India marked its first milepost in February 2015 when the Yes Bank, India’s fourth-largest private bank announced to issue the first green bond as part of a program to finance 5 gigawatts (GW) worth of renewable energy projects by 2019. Followed by this event, various other institutions started issuing the Green Bonds. Here’s a table denoting the details of Green Bonds Issuance since February 2015:



Source: Climate Bonds Initiative and Punjab National Bank’s 2015-16 Annual Filings

India has been rallying and has become the second-largest market globally in green bonds with $10.3 billion worth of transactions in the first half of 2019. China secures the first position, followed by India for the green bonds market.



How to invest in Green Bonds?


Investing in green bonds is as simple as investing in stocks or mutual funds. There are various ways through which you can purchase or invest in bonds.


Bond ETFs: Bond ETFs are similar to a regular ETF. You can purchase & sell the shares of ETFs like regular stocks. ETFs usually charge lower fees which makes them more attractive to the investors.


Mutual Funds: You need to buy a mutual fund according to your goals and needs as there are a plethora of options available such as high-yield corporate bonds, long-term bonds, etc. It is advisable to choose a fund that aligns with your strategy. Mutual fund houses charge management fees & penalty fees if the invested amount is withdrawn before the maturity of the bonds.
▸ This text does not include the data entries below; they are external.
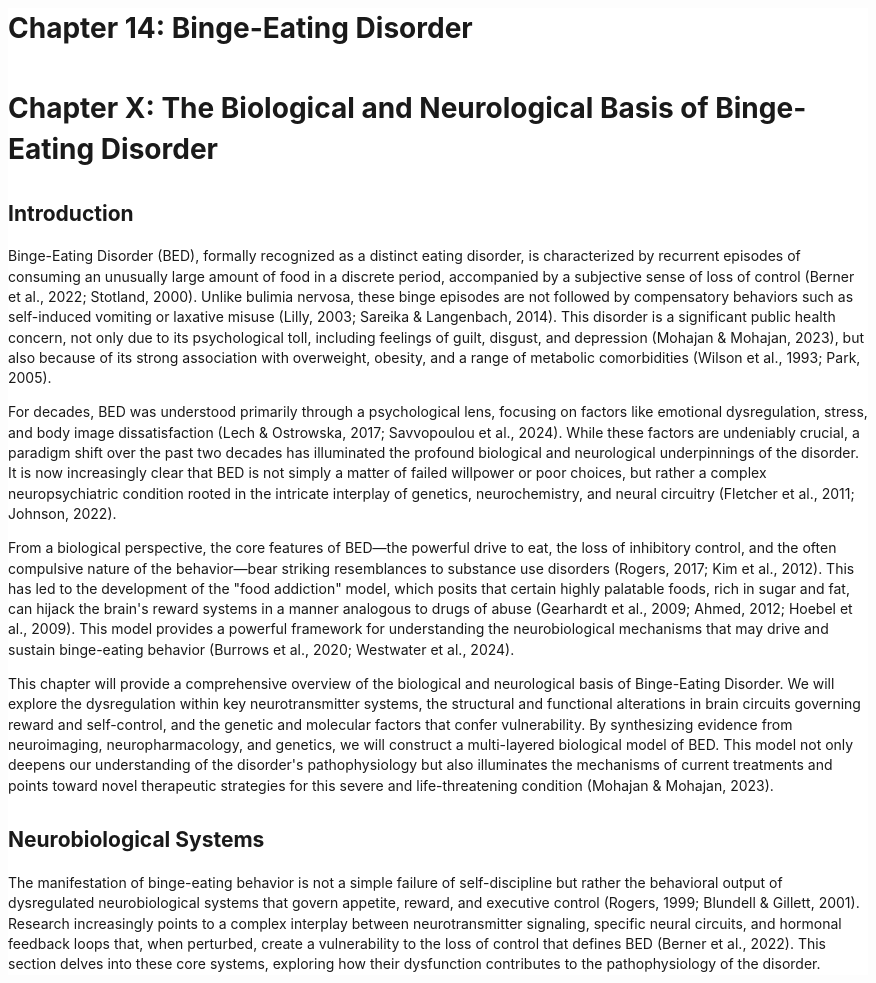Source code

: # Chapter 14: Binge-Eating Disorder

# Chapter X: The Biological and Neurological Basis of Binge-Eating Disorder

## Introduction

Binge-Eating Disorder (BED), formally recognized as a distinct eating disorder, is characterized by recurrent episodes of consuming an unusually large amount of food in a discrete period, accompanied by a subjective sense of loss of control (Berner et al., 2022; Stotland, 2000). Unlike bulimia nervosa, these binge episodes are not followed by compensatory behaviors such as self-induced vomiting or laxative misuse (Lilly, 2003; Sareika & Langenbach, 2014). This disorder is a significant public health concern, not only due to its psychological toll, including feelings of guilt, disgust, and depression (Mohajan & Mohajan, 2023), but also because of its strong association with overweight, obesity, and a range of metabolic comorbidities (Wilson et al., 1993; Park, 2005).

For decades, BED was understood primarily through a psychological lens, focusing on factors like emotional dysregulation, stress, and body image dissatisfaction (Lech & Ostrowska, 2017; Savvopoulou et al., 2024). While these factors are undeniably crucial, a paradigm shift over the past two decades has illuminated the profound biological and neurological underpinnings of the disorder. It is now increasingly clear that BED is not simply a matter of failed willpower or poor choices, but rather a complex neuropsychiatric condition rooted in the intricate interplay of genetics, neurochemistry, and neural circuitry (Fletcher et al., 2011; Johnson, 2022).

From a biological perspective, the core features of BED—the powerful drive to eat, the loss of inhibitory control, and the often compulsive nature of the behavior—bear striking resemblances to substance use disorders (Rogers, 2017; Kim et al., 2012). This has led to the development of the "food addiction" model, which posits that certain highly palatable foods, rich in sugar and fat, can hijack the brain's reward systems in a manner analogous to drugs of abuse (Gearhardt et al., 2009; Ahmed, 2012; Hoebel et al., 2009). This model provides a powerful framework for understanding the neurobiological mechanisms that may drive and sustain binge-eating behavior (Burrows et al., 2020; Westwater et al., 2024).

This chapter will provide a comprehensive overview of the biological and neurological basis of Binge-Eating Disorder. We will explore the dysregulation within key neurotransmitter systems, the structural and functional alterations in brain circuits governing reward and self-control, and the genetic and molecular factors that confer vulnerability. By synthesizing evidence from neuroimaging, neuropharmacology, and genetics, we will construct a multi-layered biological model of BED. This model not only deepens our understanding of the disorder's pathophysiology but also illuminates the mechanisms of current treatments and points toward novel therapeutic strategies for this severe and life-threatening condition (Mohajan & Mohajan, 2023).

## Neurobiological Systems

The manifestation of binge-eating behavior is not a simple failure of self-discipline but rather the behavioral output of dysregulated neurobiological systems that govern appetite, reward, and executive control (Rogers, 1999; Blundell & Gillett, 2001). Research increasingly points to a complex interplay between neurotransmitter signaling, specific neural circuits, and hormonal feedback loops that, when perturbed, create a vulnerability to the loss of control that defines BED (Berner et al., 2022). This section delves into these core systems, exploring how their dysfunction contributes to the pathophysiology of the disorder.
Brokerage Accounts: Online brokerage accounts offer you the facility of buying bonds during their initial offering.


Bonds rating

Rating a bond is a very crucial part as bonds carry the possibility of non-payment. There are chances if any bond issuer (say, Corporate or Government bond issuer) announces bankruptcy, there’s a risk they will default their debt obligations which will be a problem for investors to get their principal amount back.


Bond credit ratings help you analyze a bond and the probability if the issuer will be able to pay your principal amount back. It also helps you to look over the default risk involved in a specific bond.


There are various agencies that give ratings to individual bonds & the bank backing the bond issue. Standard and Poor’s, Fitch Ratings, and Moody’s are the top three credit rating agencies that everyone looks up to and takes into consideration.


“The higher a bond’s rating, the lower the coupon needs to be because of the lower risk of default by the issuer. The lower a bond’s ratings, the more interest an issuer has to pay investors in order to entice them to make an investment and offset higher risk.”

SOURCE: Forbes

People are increasingly investing in Green Bonds as it is an ethical way of contributing to society with the guarantee from the regulators that your money is in safe hands. Most of the people, who don’t have much time invest their money in green bonds for a fixed return and contributing to a sustainable nature.

Let us spread this information among our fellow friends & sow the seeds of a clean and sustainable environment through financially being aware of our ethics and our duty towards nature.


NOTE: Figures of different amounts & indicative lists of proceeds are taken by Economic Times Articles & official site of SEBI respectively.